_Fragmento proporcionado:_
Lucas 5

 
En el capítulo anterior vimos al Señor Jesús salir en el poder del Espíritu para anunciar la gracia de Dios, y ser confrontado de inmediato con el rechazo del hombre. Vimos que, sin embargo, siguió su camino de gracia sin conmoverse por él. Este capítulo nos presenta ahora una serie de hermosas imágenes, que ilustran lo que la gracia logra en el caso de aquellos que la reciben. Cuatro hombres se presentan ante nosotros: Pedro, el leproso, el paralítico, Leví, y cada uno de ellos tiene un rasgo diferente. Se suceden unos a otros en un orden que es moral, si no estrictamente cronológico.
Tanto Mateo como Marcos nos cuentan cómo el Señor llamó a los cuatro pescadores para que fueran sus seguidores, pero sólo Lucas nos informa sobre el milagroso tiro de los peces, que causó una impresión tan profunda en Pedro. El Señor había usado su barca y no sería su deudor, pero fue la gracia la que derramó abundante recompensa sobre él. Lo hizo aún más sorprendente el hecho de que acababan de pasar una noche laboriosa y totalmente infructuosa. Ahora bien, no sólo había abundancia, sino superabundancia. Donde había abundado el trabajo inútil, allí abundaban los ricos resultados. La única falla fue en relación con su capacidad para conservar lo que la gracia les dio.

_Ítems proporcionados:_
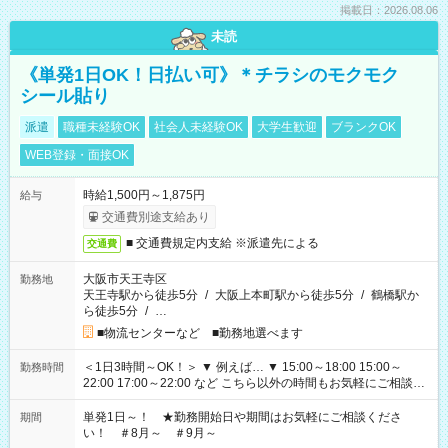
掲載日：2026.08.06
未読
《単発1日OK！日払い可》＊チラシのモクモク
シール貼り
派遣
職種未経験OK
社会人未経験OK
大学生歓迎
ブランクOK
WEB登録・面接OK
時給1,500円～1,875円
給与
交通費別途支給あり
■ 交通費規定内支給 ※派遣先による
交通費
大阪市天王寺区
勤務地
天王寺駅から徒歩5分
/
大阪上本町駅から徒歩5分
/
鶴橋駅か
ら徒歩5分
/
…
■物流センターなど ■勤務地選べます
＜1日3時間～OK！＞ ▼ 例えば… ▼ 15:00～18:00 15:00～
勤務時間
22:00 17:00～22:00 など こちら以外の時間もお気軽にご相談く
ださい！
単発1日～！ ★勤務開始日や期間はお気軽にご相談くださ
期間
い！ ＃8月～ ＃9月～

_Tarea a realizar:_ Prosigue el comentario sobre el capítulo 5 de Lucas a partir de su última oración.

_Respuesta al ejercicio:_
La barca de Pedro se adentró dos veces en el lago, una de noche, cuando se esperaba pescar, y otra de día, cuando no había lugar. El lugar era el mismo en ambas ocasiones, al igual que los hombres, y también su equipo. ¿Qué marcó la diferencia? Una cosa, y sólo una cosa. Cristo había subido a la barca. A Pedro se le abrieron los ojos para ver este hecho, y evidentemente hizo que el Salvador brillara ante él con una luz divina. Encontrarse en la presencia de Dios, a pesar de que era Dios presente en la plenitud de la gracia, obró en el corazón de Pedro la convicción de su propia pecaminosidad.
Ahora bien, esto es lo primero que la gracia trae consigo: la convicción de pecado. Lo produce en mayor medida que la ley, y atrae mientras lo produce. Aquí radica el maravilloso contraste. La Ley de Moisés, cuando fue dada en el Sinaí, produjo la convicción de ineptitud por parte del pueblo, pero los repelió y los envió lejos de la montaña ardiente. La gracia en la persona de Jesús convenció de tal manera a Pedro que confesó estar lleno de pecado, y sin embargo, arrojándose a las rodillas de Jesús, se acercó al Salvador lo más que pudo.
El siguiente incidente, muy apropiadamente, es acerca de un hombre, no exactamente lleno de pecado, sino lleno de lepra, que es un tipo de pecado. Estaba tan lleno de lepra que se sentía demasiado repulsivo como para confiar en la bondad de Jesús. Confiaba en su poder, pero dudaba bastante de su gracia. Así que se acercó con las palabras: “Si quieres...” revelándose a sí mismo como totalmente lleno de lepra y parcialmente lleno de dudas. La gracia del Señor se elevó instantáneamente a su máxima altura. Todo el poder estaba en su palabra, sin embargo, extendió su mano y lo tocó, como si quisiera borrar de su mente para siempre la última duda que quedaba y tranquilizarlo perfectamente.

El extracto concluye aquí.